▸ **Work to be completed**
All lines in the data that hold the word "gleich" need copying.

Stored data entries
BEGIN

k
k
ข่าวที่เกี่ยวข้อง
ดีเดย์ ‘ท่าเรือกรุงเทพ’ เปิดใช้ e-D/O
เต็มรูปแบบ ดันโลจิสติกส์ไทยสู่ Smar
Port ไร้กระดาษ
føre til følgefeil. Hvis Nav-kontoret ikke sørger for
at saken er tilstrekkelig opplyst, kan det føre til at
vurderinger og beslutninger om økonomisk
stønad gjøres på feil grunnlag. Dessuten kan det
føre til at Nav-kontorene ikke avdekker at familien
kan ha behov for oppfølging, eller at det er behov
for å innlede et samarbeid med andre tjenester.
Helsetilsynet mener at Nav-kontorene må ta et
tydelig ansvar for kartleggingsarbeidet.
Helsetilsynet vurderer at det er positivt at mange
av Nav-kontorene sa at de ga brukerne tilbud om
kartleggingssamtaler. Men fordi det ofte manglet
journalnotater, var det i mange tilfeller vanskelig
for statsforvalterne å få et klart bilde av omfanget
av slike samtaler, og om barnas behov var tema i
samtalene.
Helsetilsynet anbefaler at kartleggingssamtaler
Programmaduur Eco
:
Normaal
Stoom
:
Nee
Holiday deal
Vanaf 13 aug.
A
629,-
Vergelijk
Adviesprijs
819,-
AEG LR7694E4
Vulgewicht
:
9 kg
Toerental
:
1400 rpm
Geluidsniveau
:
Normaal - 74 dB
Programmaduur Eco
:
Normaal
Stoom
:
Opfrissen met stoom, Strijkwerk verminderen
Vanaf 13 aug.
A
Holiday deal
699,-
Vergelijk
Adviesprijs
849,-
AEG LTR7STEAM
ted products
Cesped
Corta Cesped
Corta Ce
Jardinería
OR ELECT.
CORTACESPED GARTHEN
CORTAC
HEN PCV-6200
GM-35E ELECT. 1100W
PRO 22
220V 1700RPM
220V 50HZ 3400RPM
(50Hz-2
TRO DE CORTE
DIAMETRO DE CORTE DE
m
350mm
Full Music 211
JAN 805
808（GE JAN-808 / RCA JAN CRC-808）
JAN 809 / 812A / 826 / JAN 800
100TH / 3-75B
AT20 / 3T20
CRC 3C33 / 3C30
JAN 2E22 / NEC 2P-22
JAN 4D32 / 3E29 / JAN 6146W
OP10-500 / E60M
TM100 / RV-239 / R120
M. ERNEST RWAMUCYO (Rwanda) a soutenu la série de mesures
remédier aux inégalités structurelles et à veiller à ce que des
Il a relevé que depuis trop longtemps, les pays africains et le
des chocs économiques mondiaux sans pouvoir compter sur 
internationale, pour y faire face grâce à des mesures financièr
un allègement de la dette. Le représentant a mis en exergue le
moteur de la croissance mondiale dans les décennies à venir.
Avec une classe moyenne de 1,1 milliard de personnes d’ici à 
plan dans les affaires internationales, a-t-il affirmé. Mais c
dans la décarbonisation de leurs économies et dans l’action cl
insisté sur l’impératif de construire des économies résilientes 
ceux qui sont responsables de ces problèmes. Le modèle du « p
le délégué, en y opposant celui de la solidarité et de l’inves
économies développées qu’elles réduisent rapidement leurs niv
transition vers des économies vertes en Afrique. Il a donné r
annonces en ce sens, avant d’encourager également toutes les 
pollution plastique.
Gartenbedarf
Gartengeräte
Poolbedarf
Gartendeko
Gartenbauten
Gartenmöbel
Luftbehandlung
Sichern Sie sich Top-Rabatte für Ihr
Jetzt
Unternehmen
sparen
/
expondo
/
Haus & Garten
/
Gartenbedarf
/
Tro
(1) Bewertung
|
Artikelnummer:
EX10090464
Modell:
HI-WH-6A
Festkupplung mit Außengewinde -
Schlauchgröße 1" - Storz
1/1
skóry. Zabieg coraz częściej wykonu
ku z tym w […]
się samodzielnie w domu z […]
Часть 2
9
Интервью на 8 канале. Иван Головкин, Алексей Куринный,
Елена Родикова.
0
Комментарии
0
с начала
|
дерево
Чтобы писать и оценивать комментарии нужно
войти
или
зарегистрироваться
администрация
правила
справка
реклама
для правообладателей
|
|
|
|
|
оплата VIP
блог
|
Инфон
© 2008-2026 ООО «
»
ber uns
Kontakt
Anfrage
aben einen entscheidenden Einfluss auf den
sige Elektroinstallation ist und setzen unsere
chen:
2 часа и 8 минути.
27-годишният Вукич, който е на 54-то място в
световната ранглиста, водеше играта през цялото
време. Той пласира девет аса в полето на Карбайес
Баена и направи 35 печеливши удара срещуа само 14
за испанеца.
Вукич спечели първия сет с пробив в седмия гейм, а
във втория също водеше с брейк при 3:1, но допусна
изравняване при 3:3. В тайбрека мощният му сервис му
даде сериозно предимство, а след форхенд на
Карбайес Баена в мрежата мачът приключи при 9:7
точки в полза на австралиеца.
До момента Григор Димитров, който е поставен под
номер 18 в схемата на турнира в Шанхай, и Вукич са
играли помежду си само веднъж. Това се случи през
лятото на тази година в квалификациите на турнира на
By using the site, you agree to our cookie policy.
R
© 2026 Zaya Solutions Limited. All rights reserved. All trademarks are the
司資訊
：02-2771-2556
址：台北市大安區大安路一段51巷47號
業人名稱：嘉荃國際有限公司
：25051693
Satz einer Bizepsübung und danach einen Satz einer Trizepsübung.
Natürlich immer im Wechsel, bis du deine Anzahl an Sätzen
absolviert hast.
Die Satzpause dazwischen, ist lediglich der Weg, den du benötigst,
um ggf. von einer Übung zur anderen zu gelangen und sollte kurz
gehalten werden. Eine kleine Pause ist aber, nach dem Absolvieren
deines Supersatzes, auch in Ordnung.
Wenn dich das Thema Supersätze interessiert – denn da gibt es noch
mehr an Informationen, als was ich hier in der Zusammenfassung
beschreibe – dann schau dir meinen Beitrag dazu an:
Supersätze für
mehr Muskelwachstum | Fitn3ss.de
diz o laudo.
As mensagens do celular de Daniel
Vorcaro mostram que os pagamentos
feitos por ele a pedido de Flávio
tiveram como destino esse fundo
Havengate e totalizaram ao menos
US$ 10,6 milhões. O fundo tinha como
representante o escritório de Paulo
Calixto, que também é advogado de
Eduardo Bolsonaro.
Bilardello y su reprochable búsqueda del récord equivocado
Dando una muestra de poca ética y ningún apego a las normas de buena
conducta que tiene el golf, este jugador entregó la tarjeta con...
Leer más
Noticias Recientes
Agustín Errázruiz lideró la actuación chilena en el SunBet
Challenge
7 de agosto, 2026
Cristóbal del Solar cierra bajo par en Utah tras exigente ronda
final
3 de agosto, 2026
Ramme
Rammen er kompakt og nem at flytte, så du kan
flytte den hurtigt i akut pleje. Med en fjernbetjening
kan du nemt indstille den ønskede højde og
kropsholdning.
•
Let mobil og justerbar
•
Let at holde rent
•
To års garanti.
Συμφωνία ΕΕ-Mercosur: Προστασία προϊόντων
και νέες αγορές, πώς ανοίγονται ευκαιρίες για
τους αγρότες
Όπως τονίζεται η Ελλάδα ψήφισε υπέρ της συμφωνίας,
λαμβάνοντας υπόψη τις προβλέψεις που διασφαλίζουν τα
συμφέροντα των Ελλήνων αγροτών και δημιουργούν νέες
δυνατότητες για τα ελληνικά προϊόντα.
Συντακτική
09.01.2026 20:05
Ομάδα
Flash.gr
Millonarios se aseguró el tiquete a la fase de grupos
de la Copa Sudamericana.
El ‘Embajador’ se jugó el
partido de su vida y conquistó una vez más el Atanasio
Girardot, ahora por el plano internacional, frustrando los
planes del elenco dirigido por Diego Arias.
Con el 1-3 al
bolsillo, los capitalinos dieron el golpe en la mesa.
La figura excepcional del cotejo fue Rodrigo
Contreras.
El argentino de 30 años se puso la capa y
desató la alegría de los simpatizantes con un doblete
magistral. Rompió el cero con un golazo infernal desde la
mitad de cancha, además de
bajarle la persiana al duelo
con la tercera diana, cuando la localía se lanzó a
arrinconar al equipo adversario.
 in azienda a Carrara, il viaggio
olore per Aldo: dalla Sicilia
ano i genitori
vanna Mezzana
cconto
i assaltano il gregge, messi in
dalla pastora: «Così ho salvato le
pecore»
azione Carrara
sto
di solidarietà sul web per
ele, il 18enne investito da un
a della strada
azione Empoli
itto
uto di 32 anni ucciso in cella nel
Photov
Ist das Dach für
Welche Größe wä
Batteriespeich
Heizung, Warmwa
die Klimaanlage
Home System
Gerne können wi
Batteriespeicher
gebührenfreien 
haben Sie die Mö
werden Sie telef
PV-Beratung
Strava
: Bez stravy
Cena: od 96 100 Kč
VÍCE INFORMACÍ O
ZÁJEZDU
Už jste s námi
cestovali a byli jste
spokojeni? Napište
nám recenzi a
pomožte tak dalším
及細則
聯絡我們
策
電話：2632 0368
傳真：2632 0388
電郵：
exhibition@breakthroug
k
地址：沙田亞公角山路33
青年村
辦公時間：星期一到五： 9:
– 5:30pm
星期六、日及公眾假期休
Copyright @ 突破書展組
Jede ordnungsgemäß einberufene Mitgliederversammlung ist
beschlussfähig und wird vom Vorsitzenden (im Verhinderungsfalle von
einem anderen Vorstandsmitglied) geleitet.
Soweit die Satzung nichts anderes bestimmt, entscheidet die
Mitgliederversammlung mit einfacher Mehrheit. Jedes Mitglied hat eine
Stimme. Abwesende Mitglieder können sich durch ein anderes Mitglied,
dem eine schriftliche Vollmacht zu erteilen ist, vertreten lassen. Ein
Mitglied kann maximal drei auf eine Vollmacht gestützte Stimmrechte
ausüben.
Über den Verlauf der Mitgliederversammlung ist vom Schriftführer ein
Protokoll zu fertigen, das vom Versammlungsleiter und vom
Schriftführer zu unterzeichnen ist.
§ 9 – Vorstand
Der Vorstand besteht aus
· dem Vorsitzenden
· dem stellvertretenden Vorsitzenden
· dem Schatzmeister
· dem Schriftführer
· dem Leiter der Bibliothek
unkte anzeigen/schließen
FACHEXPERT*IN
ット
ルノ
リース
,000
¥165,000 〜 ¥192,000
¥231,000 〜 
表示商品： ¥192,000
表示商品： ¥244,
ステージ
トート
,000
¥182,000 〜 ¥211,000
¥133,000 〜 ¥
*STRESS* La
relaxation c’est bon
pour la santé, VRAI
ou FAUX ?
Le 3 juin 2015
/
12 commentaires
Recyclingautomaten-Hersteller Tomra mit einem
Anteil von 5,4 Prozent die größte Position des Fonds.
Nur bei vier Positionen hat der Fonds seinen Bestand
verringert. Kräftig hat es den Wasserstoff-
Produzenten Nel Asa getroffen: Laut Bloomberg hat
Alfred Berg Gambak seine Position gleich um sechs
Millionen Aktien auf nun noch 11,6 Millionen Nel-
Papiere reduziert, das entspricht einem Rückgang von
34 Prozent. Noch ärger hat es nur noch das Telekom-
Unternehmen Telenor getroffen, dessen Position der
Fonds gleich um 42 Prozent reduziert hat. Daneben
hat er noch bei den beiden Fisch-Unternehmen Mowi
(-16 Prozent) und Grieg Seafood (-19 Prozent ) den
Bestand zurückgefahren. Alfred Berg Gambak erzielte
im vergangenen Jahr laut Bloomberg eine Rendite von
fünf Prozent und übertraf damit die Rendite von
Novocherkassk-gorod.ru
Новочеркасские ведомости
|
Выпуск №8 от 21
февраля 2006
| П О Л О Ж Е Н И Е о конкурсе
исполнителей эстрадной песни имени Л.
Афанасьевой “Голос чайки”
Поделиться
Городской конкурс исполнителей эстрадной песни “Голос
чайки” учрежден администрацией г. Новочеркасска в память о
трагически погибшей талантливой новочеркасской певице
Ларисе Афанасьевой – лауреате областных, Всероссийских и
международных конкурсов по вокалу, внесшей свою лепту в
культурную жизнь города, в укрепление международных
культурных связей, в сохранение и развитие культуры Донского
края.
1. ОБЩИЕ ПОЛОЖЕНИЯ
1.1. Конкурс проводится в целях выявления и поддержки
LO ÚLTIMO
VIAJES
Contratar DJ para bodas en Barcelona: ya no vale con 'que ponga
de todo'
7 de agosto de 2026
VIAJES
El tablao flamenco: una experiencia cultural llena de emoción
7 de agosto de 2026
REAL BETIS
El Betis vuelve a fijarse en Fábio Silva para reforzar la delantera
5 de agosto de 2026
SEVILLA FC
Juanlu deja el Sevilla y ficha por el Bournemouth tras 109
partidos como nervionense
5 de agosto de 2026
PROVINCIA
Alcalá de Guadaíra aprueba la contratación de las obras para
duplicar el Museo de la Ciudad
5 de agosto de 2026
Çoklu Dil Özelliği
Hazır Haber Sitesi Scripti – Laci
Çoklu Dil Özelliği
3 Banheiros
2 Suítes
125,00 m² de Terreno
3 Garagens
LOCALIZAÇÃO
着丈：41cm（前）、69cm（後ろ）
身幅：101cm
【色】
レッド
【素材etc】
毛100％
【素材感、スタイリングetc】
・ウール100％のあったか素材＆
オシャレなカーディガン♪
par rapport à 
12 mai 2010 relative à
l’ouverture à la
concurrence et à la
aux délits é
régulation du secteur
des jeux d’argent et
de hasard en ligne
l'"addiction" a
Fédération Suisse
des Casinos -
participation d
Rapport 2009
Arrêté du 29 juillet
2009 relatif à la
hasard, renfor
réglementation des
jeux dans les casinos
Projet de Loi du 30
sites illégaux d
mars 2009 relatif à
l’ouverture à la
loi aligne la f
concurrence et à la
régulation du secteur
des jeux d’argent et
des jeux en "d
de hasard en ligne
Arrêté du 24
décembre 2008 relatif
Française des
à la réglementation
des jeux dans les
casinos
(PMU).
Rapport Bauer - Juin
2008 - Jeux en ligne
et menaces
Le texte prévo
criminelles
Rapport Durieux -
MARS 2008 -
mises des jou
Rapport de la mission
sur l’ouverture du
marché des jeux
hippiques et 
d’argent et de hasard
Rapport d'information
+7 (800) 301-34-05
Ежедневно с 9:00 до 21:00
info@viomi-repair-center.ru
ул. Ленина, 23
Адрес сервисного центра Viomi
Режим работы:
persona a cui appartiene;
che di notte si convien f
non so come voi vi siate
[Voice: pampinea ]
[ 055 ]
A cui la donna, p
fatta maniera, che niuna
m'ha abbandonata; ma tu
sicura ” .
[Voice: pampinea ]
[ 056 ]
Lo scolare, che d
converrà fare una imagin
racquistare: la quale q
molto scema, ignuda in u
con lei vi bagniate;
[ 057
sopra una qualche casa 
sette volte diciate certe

END

▸ **Exercise answer**
Alfred Berg Gambak seine Position gleich um sechs
Fonds gleich um 42 Prozent reduziert hat. Daneben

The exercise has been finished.